Please name the scholar who, according to the commentary on the phrase "the love of God," combines the two senses of that phrase.

SUPPLIED TEXT:
------------------------------------------------------------
Keepeth His word (τηρῇ αὐτοῦ τὸν λόγον)

Note the changed phrase: word for commandments. The word is the revelation regarded as a whole, which includes all the separate commandments or injunctions. See the use of λόγος word, and ἐντολή precept, in Joh 14:21-24.

Is the love of God perfected (ἡ ἀγάπη τοῦ Θεοῦ τετελείωται)

Rev., rendering the perfect tense more closely, hath the love of God been perfected. The change in the form of this antithetic clause is striking. He who claims to know God, yet lives in disobedience, is a liar. We should expect as an offset to this: He that keepeth His commandments is of the truth; or, the truth is in him. Instead we have, “In him has the love of God been perfected.” In other words, the obedient child of God is characterized, not by any representative trait or quality of his own personality, but merely as the subject of the work of divine love: as the sphere in which that love accomplishes its perfect work.

The phrase ἡ ἀγάπη τοῦ Θεοῦ the love of God, may mean either the love which God shows, or the love of which God is the object, or the love which is characteristic of God whether manifested by Himself or by His obedient child through His Spirit. John's usage is not decisive like Paul's, according to which the love of God habitually means the love which proceeds from and is manifested by God. The exact phrase, the love of God or the love of the Father, is found in 1Jo 3:16; 1Jo 4:9, in the undoubted sense of the love of God to men. The same sense is intended in 1Jo 3:1, 1Jo 3:9, 1Jo 3:16, though differently expressed. The sense is doubtful in 1Jo 2:5; 1Jo 3:17; 1Jo 4:12. Men's love to God is clearly meant in 1Jo 2:15; 1Jo 5:3. The phrase occurs only twice in the Gospels (Luk 6:42; Joh 5:42), and in both cases the sense is doubtful. Some, as Ebrard, combine the two, and explain the love of God as the mutual relation of love between God and men.
------------------------------------------------------------
STORED ROWS:
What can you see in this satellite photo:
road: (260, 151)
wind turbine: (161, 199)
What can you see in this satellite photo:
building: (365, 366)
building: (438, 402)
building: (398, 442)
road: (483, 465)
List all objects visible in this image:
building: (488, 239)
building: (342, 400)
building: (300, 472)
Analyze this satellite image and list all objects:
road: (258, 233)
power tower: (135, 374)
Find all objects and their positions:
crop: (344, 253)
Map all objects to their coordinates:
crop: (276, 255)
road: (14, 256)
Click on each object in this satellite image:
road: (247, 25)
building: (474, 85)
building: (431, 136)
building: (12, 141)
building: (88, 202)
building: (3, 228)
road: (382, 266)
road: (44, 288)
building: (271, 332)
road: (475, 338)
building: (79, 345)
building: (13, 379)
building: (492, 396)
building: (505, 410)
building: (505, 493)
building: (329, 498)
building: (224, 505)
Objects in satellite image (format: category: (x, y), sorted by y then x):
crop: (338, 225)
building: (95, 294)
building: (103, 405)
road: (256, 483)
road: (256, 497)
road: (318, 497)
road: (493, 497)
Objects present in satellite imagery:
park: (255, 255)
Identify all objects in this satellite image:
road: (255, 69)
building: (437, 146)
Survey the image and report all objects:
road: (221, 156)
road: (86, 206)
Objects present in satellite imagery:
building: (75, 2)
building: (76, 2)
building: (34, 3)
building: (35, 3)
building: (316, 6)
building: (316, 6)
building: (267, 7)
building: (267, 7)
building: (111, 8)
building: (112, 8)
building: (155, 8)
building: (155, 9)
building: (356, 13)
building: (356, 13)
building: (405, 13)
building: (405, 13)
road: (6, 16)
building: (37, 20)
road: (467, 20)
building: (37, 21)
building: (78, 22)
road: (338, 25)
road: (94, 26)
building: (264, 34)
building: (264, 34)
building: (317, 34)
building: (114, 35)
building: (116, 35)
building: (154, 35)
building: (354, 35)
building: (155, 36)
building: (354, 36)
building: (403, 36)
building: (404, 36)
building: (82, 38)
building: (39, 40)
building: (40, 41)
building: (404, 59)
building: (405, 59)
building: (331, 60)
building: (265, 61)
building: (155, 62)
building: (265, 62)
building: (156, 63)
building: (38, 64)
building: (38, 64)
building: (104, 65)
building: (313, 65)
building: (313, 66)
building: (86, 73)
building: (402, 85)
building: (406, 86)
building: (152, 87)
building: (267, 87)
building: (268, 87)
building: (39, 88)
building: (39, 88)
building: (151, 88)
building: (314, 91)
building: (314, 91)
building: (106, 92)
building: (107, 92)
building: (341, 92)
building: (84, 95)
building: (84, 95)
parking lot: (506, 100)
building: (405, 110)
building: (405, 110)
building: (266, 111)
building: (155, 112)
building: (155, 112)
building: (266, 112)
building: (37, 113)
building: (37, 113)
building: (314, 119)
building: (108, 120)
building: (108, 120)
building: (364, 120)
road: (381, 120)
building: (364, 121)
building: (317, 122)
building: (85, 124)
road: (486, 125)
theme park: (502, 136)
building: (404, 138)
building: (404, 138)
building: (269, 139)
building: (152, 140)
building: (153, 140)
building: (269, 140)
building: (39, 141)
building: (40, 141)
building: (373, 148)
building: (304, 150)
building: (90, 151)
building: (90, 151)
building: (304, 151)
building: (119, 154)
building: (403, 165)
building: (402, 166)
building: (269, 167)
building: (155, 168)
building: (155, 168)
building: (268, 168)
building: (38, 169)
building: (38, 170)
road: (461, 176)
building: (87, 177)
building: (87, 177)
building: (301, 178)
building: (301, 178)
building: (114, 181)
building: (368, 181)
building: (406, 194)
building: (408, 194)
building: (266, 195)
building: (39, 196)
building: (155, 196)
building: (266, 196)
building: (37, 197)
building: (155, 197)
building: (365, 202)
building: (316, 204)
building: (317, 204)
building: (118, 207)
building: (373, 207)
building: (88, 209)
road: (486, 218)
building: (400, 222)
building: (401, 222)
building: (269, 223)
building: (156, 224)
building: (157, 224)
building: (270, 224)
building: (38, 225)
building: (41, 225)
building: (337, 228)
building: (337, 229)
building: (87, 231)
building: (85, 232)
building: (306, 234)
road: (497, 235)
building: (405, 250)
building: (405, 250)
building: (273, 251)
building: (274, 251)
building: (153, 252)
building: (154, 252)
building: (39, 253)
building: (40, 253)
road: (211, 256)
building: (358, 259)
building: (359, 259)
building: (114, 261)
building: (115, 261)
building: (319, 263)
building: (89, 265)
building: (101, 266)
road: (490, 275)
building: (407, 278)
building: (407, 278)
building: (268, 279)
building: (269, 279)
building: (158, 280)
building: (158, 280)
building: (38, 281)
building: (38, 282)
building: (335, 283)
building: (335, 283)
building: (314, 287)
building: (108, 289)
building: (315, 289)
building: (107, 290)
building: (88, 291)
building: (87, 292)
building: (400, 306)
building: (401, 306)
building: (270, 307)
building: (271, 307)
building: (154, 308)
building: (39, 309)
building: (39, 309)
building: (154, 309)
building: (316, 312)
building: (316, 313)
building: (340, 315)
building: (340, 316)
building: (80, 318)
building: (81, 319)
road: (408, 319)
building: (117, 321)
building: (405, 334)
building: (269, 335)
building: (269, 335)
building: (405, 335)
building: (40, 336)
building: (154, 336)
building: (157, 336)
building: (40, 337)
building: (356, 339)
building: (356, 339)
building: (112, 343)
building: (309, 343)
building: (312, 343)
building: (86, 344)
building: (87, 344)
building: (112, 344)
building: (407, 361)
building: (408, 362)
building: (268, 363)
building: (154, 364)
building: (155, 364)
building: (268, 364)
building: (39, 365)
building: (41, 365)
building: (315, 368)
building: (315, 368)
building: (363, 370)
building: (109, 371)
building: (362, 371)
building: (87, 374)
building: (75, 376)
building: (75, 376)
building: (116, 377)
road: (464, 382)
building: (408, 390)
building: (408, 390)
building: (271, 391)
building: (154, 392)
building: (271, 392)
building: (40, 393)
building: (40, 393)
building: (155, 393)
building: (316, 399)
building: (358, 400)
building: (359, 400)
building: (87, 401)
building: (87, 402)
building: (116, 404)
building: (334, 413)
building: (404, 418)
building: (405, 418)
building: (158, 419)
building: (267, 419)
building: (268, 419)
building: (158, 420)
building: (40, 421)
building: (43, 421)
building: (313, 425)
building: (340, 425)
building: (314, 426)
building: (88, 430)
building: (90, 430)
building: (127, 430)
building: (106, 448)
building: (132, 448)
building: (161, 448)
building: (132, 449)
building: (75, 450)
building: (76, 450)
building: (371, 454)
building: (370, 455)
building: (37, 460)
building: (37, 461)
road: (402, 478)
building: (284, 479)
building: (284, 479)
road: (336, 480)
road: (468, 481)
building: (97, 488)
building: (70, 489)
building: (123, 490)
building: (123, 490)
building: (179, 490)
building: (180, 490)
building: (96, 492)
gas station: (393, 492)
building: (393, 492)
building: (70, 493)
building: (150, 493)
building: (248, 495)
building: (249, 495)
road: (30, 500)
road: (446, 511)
------------------------------------------------------------
REPLY TO THE TASK: Ebrard